A cool bit of text here says that Abram believed God, and God credited him righteousness for it. Righteousness is a tricky subject when it comes to pre-law Bible characters. They did not have the Levitical law, so their righteousness couldn't really be based on whether or not they wore polyester or covered their poop properly. Instead, in the case of Adam and Eve, He bases their righteousness on obedience with what He has told them. In Abram's case, Abram got righteousness credited to his account for his faith. Elsewhere in Scripture the covenant God has with us today is compared to God's covenant with Abram moreso than God's covenant with Moses and Israel, so this is worth paying attention to.
I'm a math major, and I like to see the world as obeying mathematical rules that God Himself laid down. One of those rules deals with equality: if we're dealing with a value and we want to switch it out for another one, we can only do that if the two values have been proven equal. If we don't like one side of an equation, we can't just say "Man, that would be a lot easier to solve without those fractions. I'm gonna switch that side out for the number 6. Done." unless we have proved somewhere that the side in question is equal to six. God could not have exchanged Abram's faith with righteousness unless faith was equal to righteousness. God doesn't cook His books. If He wrote "righteousness" in Abram's ledger, that means that, under the covenant He had with Abram and, by extension, the covenant He has with us, faith and righteousness are the same thing. In Abram's case, it was faith in God's promise for descendants. In our case, it is faith in the finished work of Jesus.
[7-20]
I'm going to be honest: this part is weird and I'm never entirely sure what to do with it.
Basically, Abram asks for proof, so he goes and cuts a goat and a cow in half, and leaves them outside along with a dead bird. He gets tired trying to fight vultures off of them, falls asleep, and gets the jibblies. After the jibblies, God tells Abram that his descendants will be captives in another land for 400 years, but it's cool because God will beat the crap out of the other guys after they get out. Then Abram wakes up and has a vision of an E-Z-Bake Oven and a flashlight moving through the dead animals.

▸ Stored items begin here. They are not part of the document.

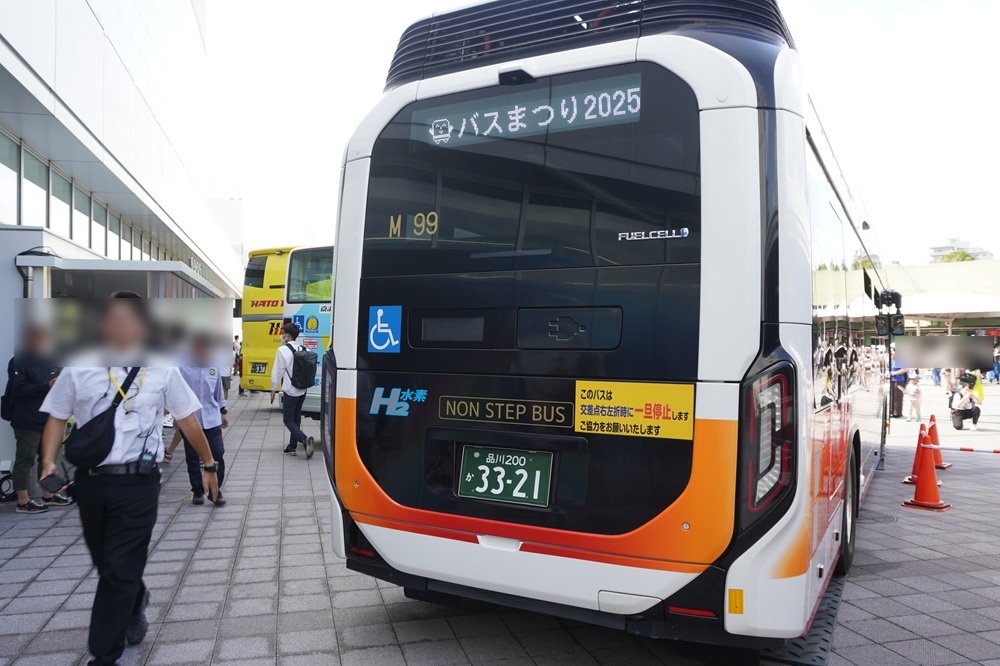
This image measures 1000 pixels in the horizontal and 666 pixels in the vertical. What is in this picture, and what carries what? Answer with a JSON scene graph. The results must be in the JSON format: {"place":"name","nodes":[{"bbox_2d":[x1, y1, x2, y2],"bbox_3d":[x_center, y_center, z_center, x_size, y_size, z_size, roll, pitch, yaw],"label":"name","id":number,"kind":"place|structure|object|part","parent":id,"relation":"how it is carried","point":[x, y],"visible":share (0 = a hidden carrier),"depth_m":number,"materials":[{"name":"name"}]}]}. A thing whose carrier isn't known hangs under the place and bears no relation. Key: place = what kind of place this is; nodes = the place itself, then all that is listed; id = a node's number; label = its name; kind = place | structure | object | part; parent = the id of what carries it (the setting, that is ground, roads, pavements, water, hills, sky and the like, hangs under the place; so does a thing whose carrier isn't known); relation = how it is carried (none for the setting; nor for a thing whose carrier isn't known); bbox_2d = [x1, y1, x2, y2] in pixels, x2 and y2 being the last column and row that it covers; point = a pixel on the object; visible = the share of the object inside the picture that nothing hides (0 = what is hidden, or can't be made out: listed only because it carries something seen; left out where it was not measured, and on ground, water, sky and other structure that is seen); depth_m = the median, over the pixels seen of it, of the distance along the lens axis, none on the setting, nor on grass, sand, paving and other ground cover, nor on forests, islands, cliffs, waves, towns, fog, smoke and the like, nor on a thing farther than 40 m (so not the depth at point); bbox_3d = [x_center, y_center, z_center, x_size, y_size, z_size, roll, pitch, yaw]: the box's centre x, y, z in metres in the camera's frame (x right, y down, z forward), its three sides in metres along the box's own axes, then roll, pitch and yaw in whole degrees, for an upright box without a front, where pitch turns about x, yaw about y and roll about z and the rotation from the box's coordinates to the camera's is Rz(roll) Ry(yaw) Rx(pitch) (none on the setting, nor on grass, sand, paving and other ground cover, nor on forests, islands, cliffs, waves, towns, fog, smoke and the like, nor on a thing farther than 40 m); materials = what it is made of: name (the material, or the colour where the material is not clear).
{"place":"outdoors","nodes":[
{"label":"outdoors","id":0,"kind":"place"},
{"bbox_2d":[0,0,244,492],"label":"building","id":1,"kind":"structure","parent":0,"point":[26,43],"depth_m":12.80,"materials":[{"name":"white glass"}]},
{"bbox_2d":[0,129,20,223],"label":"window","id":2,"kind":"structure","parent":1,"relation":"in","point":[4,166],"depth_m":9.65,"materials":[{"name":"glass"}]},
{"bbox_2d":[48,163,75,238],"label":"window","id":3,"kind":"structure","parent":1,"relation":"in","point":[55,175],"depth_m":11.58,"materials":[{"name":"glass"}]},
{"bbox_2d":[0,128,186,269],"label":"window band","id":4,"kind":"object","parent":1,"relation":"in","point":[2,140],"visible":0.63,"depth_m":11.83,"materials":[{"name":"glass"}]},
{"bbox_2d":[21,252,227,303],"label":"canopy","id":5,"kind":"object","parent":1,"relation":"attached to","point":[181,266],"visible":0.55,"depth_m":9.53,"materials":[{"name":"metal"}]},
{"bbox_2d":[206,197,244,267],"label":"distant building","id":6,"kind":"structure","parent":0,"point":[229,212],"materials":[{"name":"white"}]},
{"bbox_2d":[0,376,999,665],"label":"pavement","id":7,"kind":"structure","parent":0,"point":[57,600],"materials":[{"name":"grey"}]},
{"bbox_2d":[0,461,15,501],"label":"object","id":8,"kind":"object","parent":7,"relation":"on","point":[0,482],"visible":0.79,"depth_m":7.18,"materials":[{"name":"black"}]},
{"bbox_2d":[2,326,72,514],"bbox_3d":[-4.270,0.767,6.797,0.605,1.645,0.596,0,0,17],"label":"man","id":9,"kind":"object","parent":7,"relation":"on","point":[30,391],"visible":0.78,"depth_m":6.66},
{"bbox_2d":[1,362,20,421],"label":"backpack","id":10,"kind":"object","parent":9,"relation":"attached to","point":[4,397],"visible":0.57,"depth_m":6.69,"materials":[{"name":"black fabric"}]},
{"bbox_2d":[39,291,222,665],"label":"man","id":11,"kind":"object","parent":7,"relation":"on","point":[130,599],"visible":0.98,"depth_m":3.43},
{"bbox_2d":[38,473,65,492],"bbox_3d":[-2.051,0.696,3.451,0.106,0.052,0.129,0,0,2],"label":"smartphone","id":12,"kind":"object","parent":11,"relation":"in","point":[47,484],"visible":0.97,"depth_m":3.42,"materials":[{"name":"black"}]},
{"bbox_2d":[66,365,142,468],"bbox_3d":[-1.878,0.414,3.551,0.277,0.413,0.375,0,0,28],"label":"shoulder bag","id":13,"kind":"object","parent":11,"relation":"on","point":[108,420],"visible":0.85,"depth_m":3.42,"materials":[{"name":"black fabric"}]},
{"bbox_2d":[136,449,157,476],"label":"radio","id":14,"kind":"object","parent":11,"relation":"attached to","point":[151,463],"visible":0.97,"depth_m":3.39,"materials":[{"name":"black"}]},
{"bbox_2d":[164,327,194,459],"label":"person","id":15,"kind":"object","parent":7,"relation":"on","point":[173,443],"visible":0.2,"depth_m":9.27},
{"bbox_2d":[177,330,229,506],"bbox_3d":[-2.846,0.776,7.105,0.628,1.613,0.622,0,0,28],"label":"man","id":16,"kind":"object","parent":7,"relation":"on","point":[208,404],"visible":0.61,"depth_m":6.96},
{"bbox_2d":[232,335,245,395],"bbox_3d":[-7.202,0.932,20.767,0.636,1.735,0.623,0,0,28],"label":"person","id":17,"kind":"object","parent":7,"relation":"on","point":[239,389],"visible":0.45,"depth_m":20.65},
{"bbox_2d":[239,246,294,392],"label":"yellow bus","id":18,"kind":"object","parent":7,"relation":"on","point":[253,333],"visible":0.21,"depth_m":16.44,"materials":[{"name":"yellow metal"}]},
{"bbox_2d":[249,361,267,374],"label":"license plate","id":19,"kind":"object","parent":18,"relation":"attached to","point":[259,367],"visible":0.97,"depth_m":16.41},
{"bbox_2d":[269,321,315,457],"bbox_3d":[-2.823,0.748,10.207,0.669,1.805,0.581,0,0,28],"label":"man","id":20,"kind":"object","parent":7,"relation":"on","point":[292,428],"visible":0.97,"depth_m":10.04},
{"bbox_2d":[287,342,318,389],"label":"backpack","id":21,"kind":"object","parent":20,"relation":"on","point":[300,367],"visible":0.93,"depth_m":10.16,"materials":[{"name":"black fabric"}]},
{"bbox_2d":[280,246,334,419],"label":"bus","id":22,"kind":"object","parent":7,"relation":"on","point":[294,313],"visible":0.13,"depth_m":11.97,"materials":[{"name":"metal"}]},
{"bbox_2d":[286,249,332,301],"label":"bus window","id":23,"kind":"structure","parent":22,"relation":"in","point":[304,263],"depth_m":12.65,"materials":[{"name":"glass"}]},
{"bbox_2d":[322,0,893,654],"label":"bus","id":24,"kind":"object","parent":7,"relation":"on","point":[750,92],"visible":0.91,"depth_m":3.50,"materials":[{"name":"metal"}]},
{"bbox_2d":[367,305,401,352],"bbox_3d":[-0.610,-0.018,3.931,0.236,0.251,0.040,0,0,28],"label":"wheelchair sticker","id":25,"kind":"object","parent":24,"relation":"attached to","point":[380,315],"visible":0.99,"depth_m":3.92,"materials":[{"name":"blue"}]},
{"bbox_2d":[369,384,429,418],"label":"blue logo sticker","id":26,"kind":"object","parent":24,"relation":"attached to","point":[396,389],"visible":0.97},
{"bbox_2d":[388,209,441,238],"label":"number sticker","id":27,"kind":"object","parent":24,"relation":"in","point":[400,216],"visible":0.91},
{"bbox_2d":[437,395,571,426],"bbox_3d":[0.011,0.381,3.668,0.833,0.122,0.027,0,0,28],"label":"sign","id":28,"kind":"object","parent":24,"relation":"attached to","point":[447,410],"visible":0.97,"depth_m":3.66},
{"bbox_2d":[458,444,552,505],"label":"license plate","id":29,"kind":"object","parent":24,"relation":"attached to","point":[517,472],"visible":0.97,"depth_m":3.78,"materials":[{"name":"green metal"}]},
{"bbox_2d":[420,74,641,147],"bbox_3d":[0.129,-1.078,3.715,1.283,0.213,0.034,0,0,28],"label":"destination display","id":30,"kind":"object","parent":24,"relation":"in","point":[615,94],"visible":0.83,"depth_m":3.67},
{"label":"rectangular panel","id":31,"kind":"part","parent":24,"relation":"part of","materials":[{"name":"black"}]},
{"bbox_2d":[576,380,693,440],"bbox_3d":[0.578,0.336,3.265,0.622,0.229,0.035,0,0,28],"label":"yellow sticker","id":32,"kind":"object","parent":24,"relation":"attached to","point":[597,418],"visible":0.99,"depth_m":3.26,"materials":[{"name":"yellow"}]},
{"bbox_2d":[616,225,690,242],"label":"emblem","id":33,"kind":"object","parent":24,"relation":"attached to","point":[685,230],"visible":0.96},
{"bbox_2d":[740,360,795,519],"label":"tail light","id":34,"kind":"object","parent":24,"relation":"attached to","point":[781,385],"visible":0.83,"depth_m":2.99,"materials":[{"name":"black plastic"}]},
{"bbox_2d":[874,288,904,336],"bbox_3d":[4.404,-0.221,8.470,0.316,0.551,0.486,0,0,28],"label":"side mirror","id":35,"kind":"object","parent":24,"relation":"attached to","point":[899,296],"visible":0.93,"depth_m":8.30,"materials":[{"name":"black"}]},
{"bbox_2d":[758,570,847,665],"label":"ramp mat","id":36,"kind":"object","parent":7,"relation":"on","point":[828,614],"visible":0.25,"depth_m":3.88,"materials":[{"name":"black rubber"}]},
{"bbox_2d":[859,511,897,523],"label":"manhole cover","id":37,"kind":"object","parent":7,"relation":"in","point":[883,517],"visible":0.56,"depth_m":6.62,"materials":[{"name":"metal"}]},
{"bbox_2d":[888,357,907,417],"bbox_3d":[8.472,1.048,16.058,0.526,1.500,0.601,0,0,13],"label":"person","id":38,"kind":"object","parent":7,"relation":"on","point":[897,412],"visible":0.57,"depth_m":15.88},
{"bbox_2d":[906,373,922,421],"bbox_3d":[8.812,1.415,15.947,0.368,0.979,0.366,0,0,-25],"label":"child","id":39,"kind":"object","parent":7,"relation":"on","point":[918,393],"visible":0.98,"depth_m":15.89},
{"bbox_2d":[900,420,930,484],"bbox_3d":[4.769,1.340,8.449,0.372,0.707,0.359,0,0,28],"label":"traffic cone","id":40,"kind":"object","parent":7,"relation":"on","point":[912,472],"visible":0.48,"depth_m":8.44,"materials":[{"name":"orange plastic"}]},
{"bbox_2d":[902,432,949,510],"bbox_3d":[4.114,1.309,7.205,0.349,0.716,0.349,0,0,-41],"label":"traffic cone","id":41,"kind":"object","parent":7,"relation":"on","point":[924,468],"visible":0.99,"depth_m":7.17,"materials":[{"name":"orange plastic"}]},
{"bbox_2d":[931,444,999,454],"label":"barrier pole","id":42,"kind":"object","parent":41,"relation":"attached to","point":[995,451],"visible":0.98,"depth_m":7.36,"materials":[{"name":"white plastic"}]},
{"bbox_2d":[931,366,942,385],"bbox_3d":[17.158,1.420,29.439,0.476,1.390,0.487,0,0,-16],"label":"person","id":43,"kind":"object","parent":7,"relation":"on","point":[936,381],"visible":0.66,"depth_m":29.33},
{"bbox_2d":[926,413,950,468],"bbox_3d":[5.549,1.383,9.638,0.344,0.661,0.356,0,0,-44],"label":"traffic cone","id":44,"kind":"object","parent":7,"relation":"on","point":[932,416],"visible":0.53,"depth_m":9.59,"materials":[{"name":"orange plastic"}]},
{"bbox_2d":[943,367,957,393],"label":"person","id":45,"kind":"object","parent":7,"relation":"on","point":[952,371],"visible":0.59,"depth_m":23.13},
{"bbox_2d":[948,377,981,430],"bbox_3d":[8.658,1.325,13.976,0.557,0.911,0.577,0,0,17],"label":"person","id":46,"kind":"object","parent":7,"relation":"on","point":[961,422],"visible":0.98,"depth_m":13.87},
{"bbox_2d":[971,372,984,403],"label":"person","id":47,"kind":"object","parent":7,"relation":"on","point":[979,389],"visible":0.51,"depth_m":17.13},
{"bbox_2d":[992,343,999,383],"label":"person","id":48,"kind":"object","parent":7,"relation":"on","point":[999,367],"visible":0.98,"depth_m":30.00},
{"bbox_2d":[200,0,999,271],"label":"sky","id":49,"kind":"structure","parent":0,"point":[302,214],"materials":[{"name":"white"}]},
{"bbox_2d":[879,259,999,338],"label":"low building","id":50,"kind":"structure","parent":0,"point":[914,274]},
{"bbox_2d":[928,237,992,261],"label":"distant building","id":51,"kind":"structure","parent":0,"point":[936,251],"materials":[{"name":"white"}]},
{"label":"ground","id":52,"kind":"structure","parent":0},
{"bbox_2d":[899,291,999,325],"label":"canopy","id":53,"kind":"object","parent":52,"relation":"on","point":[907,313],"visible":0.67,"depth_m":34.11,"materials":[{"name":"white"}]},
{"bbox_2d":[938,250,976,262],"label":"tree","id":54,"kind":"object","parent":52,"relation":"on","point":[952,257],"visible":0.18,"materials":[{"name":"green plant"}]}
]}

The best explanation I've heard for this is that this mimics a covenantal ritual like the ones every culture seemed to have before we all collectively realized that handshake was a lot easier and a lot less messy. I don't remember the details, but it involves walking between the animal caracasses and getting the blood on their robes. What Abram saw was God manifesting Himself to walk through and sign the covenant for both of them (The only good explanation of the imagery I could find was that the oven was supposed to evoke the future pillar of cloud and the torch the pillar of fire that He would use to lead the Israelites through the desert.) The significant picture here being that God signed for both of them; Abram wasn't even involved. Just another picture of how God's covenant with us is Him coming down here, not us building up to Him.